Roques Blanques Cementery in El Papiol
A landscape intervention that respects the topography of the Collserola Natural Park.
A new model of a cemetery, a path in the forest that reactivates a corner of the Collserola natural park, becoming the best place to deposit ashes. A technician margin that combines dead and living materials, a 100% biodegradable solution that adapts to the natural dynamics of the forest.
The project is located in the Roques Blanques regional cemetery in the municipality of El Papiol in Barcelona. The facility has a plot of 50 ha, integrated within the Collserola natural park, and currently occupies 30% of the available area. The action corresponds to the development of group 6, with an area of 2,000 m2, and consists of generating a large, very elongated green terrace with a path, the “Camí del Bosc”, prepared to house a total of 1,100 new graves.
This intervention based on respect and conservation of the environment in the natural setting of the Collserola Park is part of the last extension of the cemetery, inaugurated in 1985 with the Recovery of the Can Tintorer farmhouse and the first group, the 1, corresponding to one of the first projects carried out by the team of architects Batlle y Roig.
In recent years, traditional graves based on the burial of the deceased, tombs, pantheons, niches, ossuaries, and columbariums, have been losing demand in favor of a growing interest in cremation and new family rites of farewell from the ashes. . These burials allow new forms of burial with less environmental impact. Examples are the groups developed in the last decade called the ‘Bosc de la Calma’, ‘els Arbres Familiars’, or ‘la Font del Repòs’.
In this case, an innovative system based on bioengineering applied to the landscape is proposed to create ‘El Camí del Bosc’, and the ‘Jardí de les Papallones’. The Krainer wall used in this project has many advantages: it is a natural containment system, it generates the large green terrace located on the northern slope of the Collserola mountain range, it includes adequate and accessible space for the new graves, and it allows respecting and incorporating the existing arboreal vegetation, in addition to incorporating new plantations with local species. Its design is intended to be built quickly with natural materials from the nearby environment.
It is a technology that combines dead and living materials, it is usually called a double “living lattice”. It evolves over time, linking the very degradation of dead elements (the framework of logs) with the rooting and growth of living elements, the new shrubby plants. A natural dynamic that evokes the cycle of life: whose concept is intrinsic to the idiosyncrasy of cemeteries, a meeting point over time, between living people and their ancestors.

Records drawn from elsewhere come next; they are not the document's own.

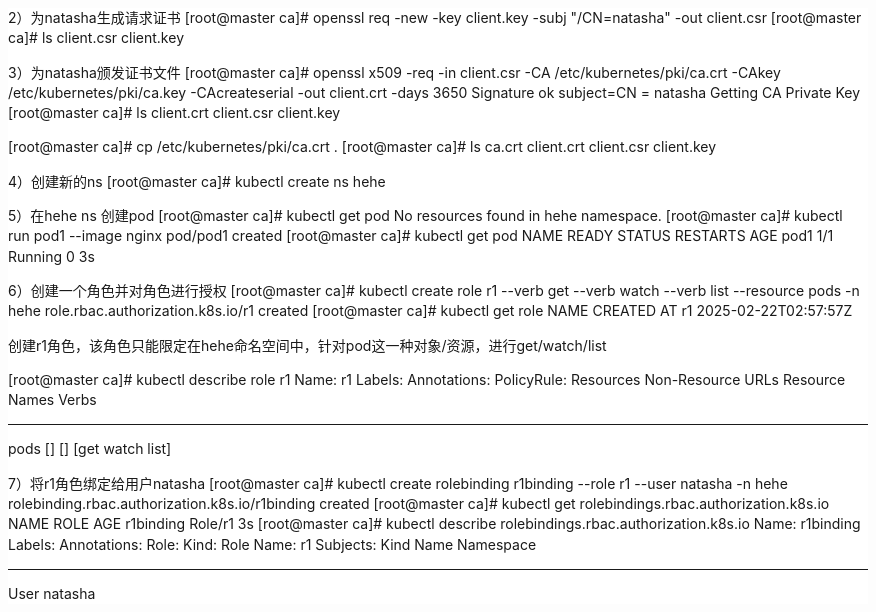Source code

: 2）为natasha生成请求证书
[root@master ca]# openssl req -new -key client.key -subj "/CN=natasha" -out client.csr
[root@master ca]# ls
client.csr  client.key

3）为natasha颁发证书文件
[root@master ca]# openssl x509 -req -in client.csr -CA /etc/kubernetes/pki/ca.crt -CAkey /etc/kubernetes/pki/ca.key -CAcreateserial  -out client.crt -days 3650
Signature ok
subject=CN = natasha
Getting CA Private Key
[root@master ca]# ls
client.crt  client.csr  client.key

[root@master ca]# cp /etc/kubernetes/pki/ca.crt .
[root@master ca]# ls
ca.crt  client.crt  client.csr  client.key

4）创建新的ns
[root@master ca]# kubectl create ns hehe

5）在hehe ns 创建pod
[root@master ca]# kubectl get pod
No resources found in hehe namespace.
[root@master ca]# kubectl run pod1 --image nginx
pod/pod1 created
[root@master ca]# kubectl get pod
NAME   READY   STATUS    RESTARTS   AGE
pod1   1/1     Running   0          3s

6）创建一个角色并对角色进行授权
[root@master ca]# kubectl create role r1 --verb get --verb watch --verb list --resource pods -n hehe
role.rbac.authorization.k8s.io/r1 created
[root@master ca]# kubectl get role
NAME   CREATED AT
r1     2025-02-22T02:57:57Z

创建r1角色，该角色只能限定在hehe命名空间中，针对pod这一种对象/资源，进行get/watch/list

[root@master ca]# kubectl describe role r1
Name:         r1
Labels:       <none>
Annotations:  <none>
PolicyRule:
  Resources  Non-Resource URLs  Resource Names  Verbs
  ---------  -----------------  --------------  -----
  pods       []                 []              [get watch list]

7）将r1角色绑定给用户natasha
[root@master ca]# kubectl create rolebinding r1binding --role r1 --user natasha -n hehe
rolebinding.rbac.authorization.k8s.io/r1binding created
[root@master ca]# kubectl get rolebindings.rbac.authorization.k8s.io
NAME        ROLE      AGE
r1binding   Role/r1   3s
[root@master ca]# kubectl describe rolebindings.rbac.authorization.k8s.io
Name:         r1binding
Labels:       <none>
Annotations:  <none>
Role:
  Kind:  Role
  Name:  r1
Subjects:
  Kind  Name     Namespace
  ----  ----     ---------
  User  natasha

Learning from beavers, who build their shelters from logs, branches, and earth, with which they generate true constructions of ecological and biodegradable engineering in the form of water dams on the banks of rivers, the proposed Krainer wall consists of a retaining wall made from a double lattice of chestnut logs.
The organic urns are built with chestnut wood and are located in the framework, forming a construction with their own and integrated materials, as part of the natural biodynamics of the forest in which they are located.Livia ValentiniLandscape architect, Architect / Landscape / Senior Project Director
The Krainer wall becomes the most suitable place to locate the so-called ‘Jardí de les Papallones’ (butterfly garden). A new burial space that houses specific plant species and allows the creation of an aromatic and appropriate environment to give life to a great variety of pollinating insects, including butterflies.
The Krainer wall has been designed taking into account the importance of orientation and protection against atmospheric agents such as wind, becoming a protected and intensely sunny place, which ensures a generous and prolonged flowering during the year and protects the useful fauna of the place. To favor the presence of butterflies, shrub and herbaceous species have been selected with showy blooms and intense and contrasting colors. These species produce nectar as the main food for adult individuals, and their edible leaves nourish individuals in the larval stage.
The selected vegetation is autochthonous and adapted to local conditions, thus species such as rosemary, lavender, santolinas, dorycniums, and thyme have been planted, making reference to Mediterranean brollies and accompanied by other herbaceous plants such as oregano, the camomile, and the maritime Matricaria, so appreciated by our little insects.
The Butterfly Garden acts as a true enhancer of biodiversity that revitalizes the spaces of use of the Collserola Natural Park, an educational resource to observe, identify and study the insects and plants in our environment. Becoming a dynamic and open space that collaborates with the awareness of citizens, bringing them closer to nature.